There is a clear need for more, and more effective, tests for antiphospholipid syndrome (APS). The current battery of lupus anticoagulant (LA), anti-cardiolipin antibody (aCL), and anti-β2-glycoprotein-I (aβ2GPI) is far from ideal.
“While these tests are widely available and clinically useful in the majority of cases, they are not enough,” said Laura Bertolaccini, PhD, senior research associate in vascular risk and surgery, King’s College School of Cardiovascular Medicine, London. “These tests do not recognize all APL antibodies.”
Dr. Bertolaccini opened Management and Future Directions for APS with a discussion of potential new tests to better identify APS. The session is available on demand to registered ACR Convergence 2020 attendees until March 11.
Between 1% and 2% of patients with clinical manifestations of APS are negative on the standard tests, Dr. Bertolaccini said. Efforts to develop tests that better identify more patients focus on different types of aβ2GPI and a combination of antiphosphatidylserine/prothrombin (aPS/PT) antibodies.
The ratio of aβ2GPI that recognizes domain I to species that recognize domains IV and V may identify pathogenic aβ2GPI, Dr. Bertolaccini said. The evidence that aPS/PT can improve both diagnosis and risk assessment in APS is stronger
“The jury is still out,” she said.
Clinicians should continue to follow current treatment recommendations for APS. It is tempting to abandon warfarin for the convenience of rivaroxaban or other direct oral anticoagulants (DOACs), but DOACs carry a high risk of recurrent thrombotic events in patients who are triple positive.

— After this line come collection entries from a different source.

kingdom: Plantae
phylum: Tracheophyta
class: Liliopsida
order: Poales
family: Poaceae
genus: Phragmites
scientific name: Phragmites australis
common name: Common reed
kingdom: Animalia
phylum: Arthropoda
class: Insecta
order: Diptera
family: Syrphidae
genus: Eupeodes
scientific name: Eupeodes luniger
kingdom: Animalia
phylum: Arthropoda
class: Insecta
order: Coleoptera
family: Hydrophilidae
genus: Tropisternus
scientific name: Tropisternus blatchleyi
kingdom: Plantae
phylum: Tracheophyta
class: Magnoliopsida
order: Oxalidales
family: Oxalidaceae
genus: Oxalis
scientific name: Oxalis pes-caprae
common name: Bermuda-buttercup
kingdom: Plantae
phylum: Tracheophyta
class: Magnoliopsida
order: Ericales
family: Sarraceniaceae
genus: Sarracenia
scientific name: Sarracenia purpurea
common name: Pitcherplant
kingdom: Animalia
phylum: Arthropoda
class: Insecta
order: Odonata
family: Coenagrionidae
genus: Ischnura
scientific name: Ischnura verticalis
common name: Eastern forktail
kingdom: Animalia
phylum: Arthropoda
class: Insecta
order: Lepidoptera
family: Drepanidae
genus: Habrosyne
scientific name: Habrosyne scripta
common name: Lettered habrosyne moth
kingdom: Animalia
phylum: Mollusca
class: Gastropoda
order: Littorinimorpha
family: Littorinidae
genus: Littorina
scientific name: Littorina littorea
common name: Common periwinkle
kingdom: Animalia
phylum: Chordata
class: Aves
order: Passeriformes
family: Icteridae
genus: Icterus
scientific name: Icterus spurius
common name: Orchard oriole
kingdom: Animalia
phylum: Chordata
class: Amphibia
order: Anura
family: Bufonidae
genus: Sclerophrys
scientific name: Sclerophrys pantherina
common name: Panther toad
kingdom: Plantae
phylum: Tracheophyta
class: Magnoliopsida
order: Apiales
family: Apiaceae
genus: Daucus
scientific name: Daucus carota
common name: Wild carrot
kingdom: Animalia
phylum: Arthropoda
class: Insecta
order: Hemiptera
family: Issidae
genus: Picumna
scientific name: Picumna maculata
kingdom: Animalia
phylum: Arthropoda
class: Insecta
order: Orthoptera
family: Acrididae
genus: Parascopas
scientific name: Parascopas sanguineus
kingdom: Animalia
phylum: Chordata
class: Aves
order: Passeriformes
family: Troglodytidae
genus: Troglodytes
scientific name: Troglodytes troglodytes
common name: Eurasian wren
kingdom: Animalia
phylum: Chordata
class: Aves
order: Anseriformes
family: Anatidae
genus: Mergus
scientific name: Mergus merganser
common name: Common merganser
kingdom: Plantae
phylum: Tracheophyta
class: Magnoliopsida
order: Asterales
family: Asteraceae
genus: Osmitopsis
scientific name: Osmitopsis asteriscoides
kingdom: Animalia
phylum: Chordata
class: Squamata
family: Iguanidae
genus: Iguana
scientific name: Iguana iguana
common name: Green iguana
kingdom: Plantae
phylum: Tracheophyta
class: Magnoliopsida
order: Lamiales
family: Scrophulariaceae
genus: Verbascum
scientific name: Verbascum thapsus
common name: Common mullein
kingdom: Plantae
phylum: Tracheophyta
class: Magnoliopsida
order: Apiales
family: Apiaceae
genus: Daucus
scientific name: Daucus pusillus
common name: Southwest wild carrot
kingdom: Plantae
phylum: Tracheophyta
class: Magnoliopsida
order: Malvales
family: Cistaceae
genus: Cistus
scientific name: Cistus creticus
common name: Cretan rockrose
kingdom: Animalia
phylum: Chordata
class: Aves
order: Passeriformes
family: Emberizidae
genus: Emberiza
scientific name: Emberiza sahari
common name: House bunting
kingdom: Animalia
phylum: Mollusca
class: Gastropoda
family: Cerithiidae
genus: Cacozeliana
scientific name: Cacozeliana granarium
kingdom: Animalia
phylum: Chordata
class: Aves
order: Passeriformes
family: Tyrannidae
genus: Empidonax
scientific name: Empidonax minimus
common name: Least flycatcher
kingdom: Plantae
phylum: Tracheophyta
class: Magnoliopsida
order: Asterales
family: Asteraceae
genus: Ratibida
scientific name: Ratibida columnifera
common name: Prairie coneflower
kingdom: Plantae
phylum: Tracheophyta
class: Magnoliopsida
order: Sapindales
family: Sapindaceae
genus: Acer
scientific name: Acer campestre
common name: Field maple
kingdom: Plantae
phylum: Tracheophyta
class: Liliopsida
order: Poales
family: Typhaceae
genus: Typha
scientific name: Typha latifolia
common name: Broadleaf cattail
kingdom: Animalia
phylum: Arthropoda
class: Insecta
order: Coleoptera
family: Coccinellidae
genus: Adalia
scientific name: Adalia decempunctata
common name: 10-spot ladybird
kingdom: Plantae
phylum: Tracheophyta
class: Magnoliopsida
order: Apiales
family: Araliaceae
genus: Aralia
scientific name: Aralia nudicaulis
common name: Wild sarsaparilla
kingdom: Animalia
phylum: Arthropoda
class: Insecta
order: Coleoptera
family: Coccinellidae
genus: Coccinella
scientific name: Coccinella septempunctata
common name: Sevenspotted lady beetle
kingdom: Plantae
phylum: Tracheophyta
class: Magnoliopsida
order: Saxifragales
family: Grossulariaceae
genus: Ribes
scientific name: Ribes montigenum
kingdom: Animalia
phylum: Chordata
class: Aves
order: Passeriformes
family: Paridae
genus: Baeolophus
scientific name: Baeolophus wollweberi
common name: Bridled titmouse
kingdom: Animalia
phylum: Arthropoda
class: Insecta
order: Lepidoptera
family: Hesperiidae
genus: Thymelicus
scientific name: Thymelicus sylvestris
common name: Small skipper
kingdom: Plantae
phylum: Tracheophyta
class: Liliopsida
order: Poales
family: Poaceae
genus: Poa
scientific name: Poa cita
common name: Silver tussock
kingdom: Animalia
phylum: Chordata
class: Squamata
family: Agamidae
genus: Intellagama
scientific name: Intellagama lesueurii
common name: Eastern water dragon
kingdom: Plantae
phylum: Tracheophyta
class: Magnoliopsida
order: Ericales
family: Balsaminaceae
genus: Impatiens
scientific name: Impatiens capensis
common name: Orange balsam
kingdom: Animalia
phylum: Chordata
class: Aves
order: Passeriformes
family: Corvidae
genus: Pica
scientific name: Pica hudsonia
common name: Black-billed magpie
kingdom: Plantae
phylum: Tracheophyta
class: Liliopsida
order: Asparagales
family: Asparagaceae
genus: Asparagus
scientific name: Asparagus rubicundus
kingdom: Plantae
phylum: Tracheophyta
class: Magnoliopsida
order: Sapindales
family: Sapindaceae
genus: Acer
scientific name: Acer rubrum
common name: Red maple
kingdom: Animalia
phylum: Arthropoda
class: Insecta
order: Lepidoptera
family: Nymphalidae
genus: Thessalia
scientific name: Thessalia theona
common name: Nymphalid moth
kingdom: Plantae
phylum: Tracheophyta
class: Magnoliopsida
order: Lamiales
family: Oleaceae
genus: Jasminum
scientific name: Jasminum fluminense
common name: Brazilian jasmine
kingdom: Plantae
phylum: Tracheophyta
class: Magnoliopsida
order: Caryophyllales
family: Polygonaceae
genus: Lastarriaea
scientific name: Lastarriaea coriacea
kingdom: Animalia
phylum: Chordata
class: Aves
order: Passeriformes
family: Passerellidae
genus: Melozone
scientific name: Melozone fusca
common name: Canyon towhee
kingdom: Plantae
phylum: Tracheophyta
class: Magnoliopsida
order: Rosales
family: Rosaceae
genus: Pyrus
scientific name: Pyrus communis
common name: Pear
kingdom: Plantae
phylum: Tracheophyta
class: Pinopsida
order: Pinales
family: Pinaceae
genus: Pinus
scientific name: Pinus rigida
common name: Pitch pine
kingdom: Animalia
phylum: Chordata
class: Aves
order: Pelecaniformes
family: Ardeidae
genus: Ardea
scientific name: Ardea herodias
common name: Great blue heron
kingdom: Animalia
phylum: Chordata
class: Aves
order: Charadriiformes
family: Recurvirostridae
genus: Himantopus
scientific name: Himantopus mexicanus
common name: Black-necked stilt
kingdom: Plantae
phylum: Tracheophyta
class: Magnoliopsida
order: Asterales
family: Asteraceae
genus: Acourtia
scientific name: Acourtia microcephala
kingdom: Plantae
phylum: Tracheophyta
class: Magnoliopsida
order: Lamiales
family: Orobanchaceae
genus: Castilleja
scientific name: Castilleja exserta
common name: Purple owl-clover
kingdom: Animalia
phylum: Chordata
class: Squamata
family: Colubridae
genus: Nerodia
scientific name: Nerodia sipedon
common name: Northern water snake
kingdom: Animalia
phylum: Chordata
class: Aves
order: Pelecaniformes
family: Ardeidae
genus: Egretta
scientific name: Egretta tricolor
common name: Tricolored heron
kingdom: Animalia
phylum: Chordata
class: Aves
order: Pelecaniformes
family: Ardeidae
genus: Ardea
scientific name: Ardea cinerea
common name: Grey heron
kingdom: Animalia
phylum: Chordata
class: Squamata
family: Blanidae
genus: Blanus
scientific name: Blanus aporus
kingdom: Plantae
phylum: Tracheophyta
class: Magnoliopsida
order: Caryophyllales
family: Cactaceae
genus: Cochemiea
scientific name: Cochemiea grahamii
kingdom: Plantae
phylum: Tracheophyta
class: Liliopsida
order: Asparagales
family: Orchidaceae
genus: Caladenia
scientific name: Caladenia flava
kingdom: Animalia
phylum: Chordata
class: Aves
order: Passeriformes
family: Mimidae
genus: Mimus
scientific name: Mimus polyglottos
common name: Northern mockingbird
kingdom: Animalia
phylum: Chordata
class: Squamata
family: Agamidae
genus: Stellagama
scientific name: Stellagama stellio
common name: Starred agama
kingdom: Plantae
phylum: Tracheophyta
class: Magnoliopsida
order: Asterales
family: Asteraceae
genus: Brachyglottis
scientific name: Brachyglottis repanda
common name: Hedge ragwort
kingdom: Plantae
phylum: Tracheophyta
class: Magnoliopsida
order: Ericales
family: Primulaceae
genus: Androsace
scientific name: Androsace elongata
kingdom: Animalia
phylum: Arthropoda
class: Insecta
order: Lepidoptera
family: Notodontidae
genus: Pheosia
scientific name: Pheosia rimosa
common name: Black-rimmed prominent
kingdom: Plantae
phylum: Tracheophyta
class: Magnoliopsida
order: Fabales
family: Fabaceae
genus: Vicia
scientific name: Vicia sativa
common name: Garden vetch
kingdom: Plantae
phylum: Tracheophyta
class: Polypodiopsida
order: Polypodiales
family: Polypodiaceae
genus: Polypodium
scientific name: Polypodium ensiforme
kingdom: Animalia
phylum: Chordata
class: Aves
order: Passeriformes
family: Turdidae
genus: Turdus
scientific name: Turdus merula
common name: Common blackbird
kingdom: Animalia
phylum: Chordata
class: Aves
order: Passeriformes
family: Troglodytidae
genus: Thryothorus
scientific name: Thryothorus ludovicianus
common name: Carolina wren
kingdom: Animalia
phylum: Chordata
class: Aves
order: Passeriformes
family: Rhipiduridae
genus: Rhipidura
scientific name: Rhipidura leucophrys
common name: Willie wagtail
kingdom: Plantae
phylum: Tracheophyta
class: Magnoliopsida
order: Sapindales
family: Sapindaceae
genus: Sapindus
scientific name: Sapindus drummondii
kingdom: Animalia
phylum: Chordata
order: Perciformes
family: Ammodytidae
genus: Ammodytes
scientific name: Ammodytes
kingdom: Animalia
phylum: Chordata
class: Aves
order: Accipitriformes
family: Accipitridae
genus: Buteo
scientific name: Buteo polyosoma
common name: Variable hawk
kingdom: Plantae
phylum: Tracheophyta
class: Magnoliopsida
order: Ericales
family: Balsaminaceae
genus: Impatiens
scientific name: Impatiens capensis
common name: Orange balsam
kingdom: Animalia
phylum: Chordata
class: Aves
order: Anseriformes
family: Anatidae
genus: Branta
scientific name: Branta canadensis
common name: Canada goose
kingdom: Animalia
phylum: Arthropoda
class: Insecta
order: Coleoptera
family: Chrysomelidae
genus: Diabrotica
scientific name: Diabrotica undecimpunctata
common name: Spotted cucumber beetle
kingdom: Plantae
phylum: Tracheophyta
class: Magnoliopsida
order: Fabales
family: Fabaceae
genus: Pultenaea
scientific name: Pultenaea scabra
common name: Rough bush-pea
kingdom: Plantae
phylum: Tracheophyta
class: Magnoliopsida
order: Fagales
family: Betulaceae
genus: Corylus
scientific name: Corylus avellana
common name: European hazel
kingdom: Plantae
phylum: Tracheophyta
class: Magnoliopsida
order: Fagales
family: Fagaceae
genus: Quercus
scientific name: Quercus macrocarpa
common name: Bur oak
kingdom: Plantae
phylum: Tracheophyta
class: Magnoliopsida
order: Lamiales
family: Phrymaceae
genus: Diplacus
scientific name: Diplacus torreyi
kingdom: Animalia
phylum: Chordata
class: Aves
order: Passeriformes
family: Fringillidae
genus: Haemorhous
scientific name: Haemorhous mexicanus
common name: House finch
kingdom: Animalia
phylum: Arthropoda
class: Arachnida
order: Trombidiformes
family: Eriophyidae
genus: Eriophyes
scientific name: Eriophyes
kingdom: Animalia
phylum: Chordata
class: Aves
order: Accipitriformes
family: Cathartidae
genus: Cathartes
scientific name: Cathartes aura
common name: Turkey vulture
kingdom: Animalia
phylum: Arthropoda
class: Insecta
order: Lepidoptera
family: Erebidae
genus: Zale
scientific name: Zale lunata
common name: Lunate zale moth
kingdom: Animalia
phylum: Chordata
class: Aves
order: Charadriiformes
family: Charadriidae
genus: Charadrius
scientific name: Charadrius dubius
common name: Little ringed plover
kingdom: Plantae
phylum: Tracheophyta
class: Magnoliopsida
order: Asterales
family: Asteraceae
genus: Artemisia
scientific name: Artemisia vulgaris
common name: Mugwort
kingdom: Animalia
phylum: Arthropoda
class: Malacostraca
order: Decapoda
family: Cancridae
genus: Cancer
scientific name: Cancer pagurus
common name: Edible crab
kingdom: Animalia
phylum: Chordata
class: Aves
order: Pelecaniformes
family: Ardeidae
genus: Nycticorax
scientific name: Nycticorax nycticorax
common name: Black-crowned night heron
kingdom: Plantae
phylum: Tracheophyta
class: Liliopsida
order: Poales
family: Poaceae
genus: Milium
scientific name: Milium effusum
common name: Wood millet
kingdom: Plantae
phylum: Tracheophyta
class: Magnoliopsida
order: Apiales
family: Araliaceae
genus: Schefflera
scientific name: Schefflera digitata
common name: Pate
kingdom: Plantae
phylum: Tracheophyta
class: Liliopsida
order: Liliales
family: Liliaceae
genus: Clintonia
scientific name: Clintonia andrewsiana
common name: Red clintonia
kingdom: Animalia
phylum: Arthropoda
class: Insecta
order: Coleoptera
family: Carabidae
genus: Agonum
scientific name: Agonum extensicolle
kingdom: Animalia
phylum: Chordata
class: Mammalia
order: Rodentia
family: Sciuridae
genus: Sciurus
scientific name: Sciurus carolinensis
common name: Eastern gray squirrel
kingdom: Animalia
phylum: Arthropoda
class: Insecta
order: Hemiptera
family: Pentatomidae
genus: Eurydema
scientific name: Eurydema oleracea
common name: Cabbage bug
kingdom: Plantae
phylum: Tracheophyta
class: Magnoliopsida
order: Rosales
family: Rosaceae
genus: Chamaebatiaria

“I avoid DOACs in triple positive patients with VTE or ATE,” said Thomas L. Ortel, MD, PhD, professor of medicine and of pathology and chief of hematology, Duke University School of Medicine. “We have good evidence demonstrating a high risk of recurrent thrombotic events in triple positive patients on DOACs.”
There are no good data on warfarin versus DOACs in patients who are not triple positive, he added. DOACs are an option for these patients, but warfarin remains the preferred agent for most patients.
Those recommendations could change in the future. The entire approach to APS could, and should change, said Jason S. Knight, MD, PhD, associate professor of medicine, University of Michigan Medical School.
“We need to do a better job of getting out in front of APS,” Dr. Knight said. “Clinicians know that the current criteria are too restrictive. We don’t even classify APS until something pretty bad has already happened—thrombosis or pregnancy loss. We need to treat APS proactively rather than reactively.”
One approach is to treat APS at its source through immunomodulation.
On the innate immunity side, neutrophil extracellular traps (NETS) lead to thrombosis, a pathway that can be modified. A low-dose colchicine trial showed clear separation in mortality and other cardiovascular events starting at one year and continuing to the end of the trial.
“Colchicine seems to turn down the inflammasome,” Dr. Knight said. “This is something we might think about.”
Dipyridamole, an adenosine uptake inhibitor, may also modify innate immunity.
The drug forces neutrophil signaling toward non-inflammatory pathway and suppresses NETosis and other potentially pathogenic neutrophil activity. It is currently in trial to prevent exacerbation of respiratory status in COVID-19, but has not been studied in APS.
On the adaptive immunity side, any number of agents can modify B cell activity.
“Most of us have tried rituximab in APS,” Dr. Knight noted. “We can also target CD38 by repurposing drugs from myeloma to deplete plasmablasts.”
Other potential immunomodulators include hydroxychloroquine, belimumab, anti-interferon agents, and a variety of supplements.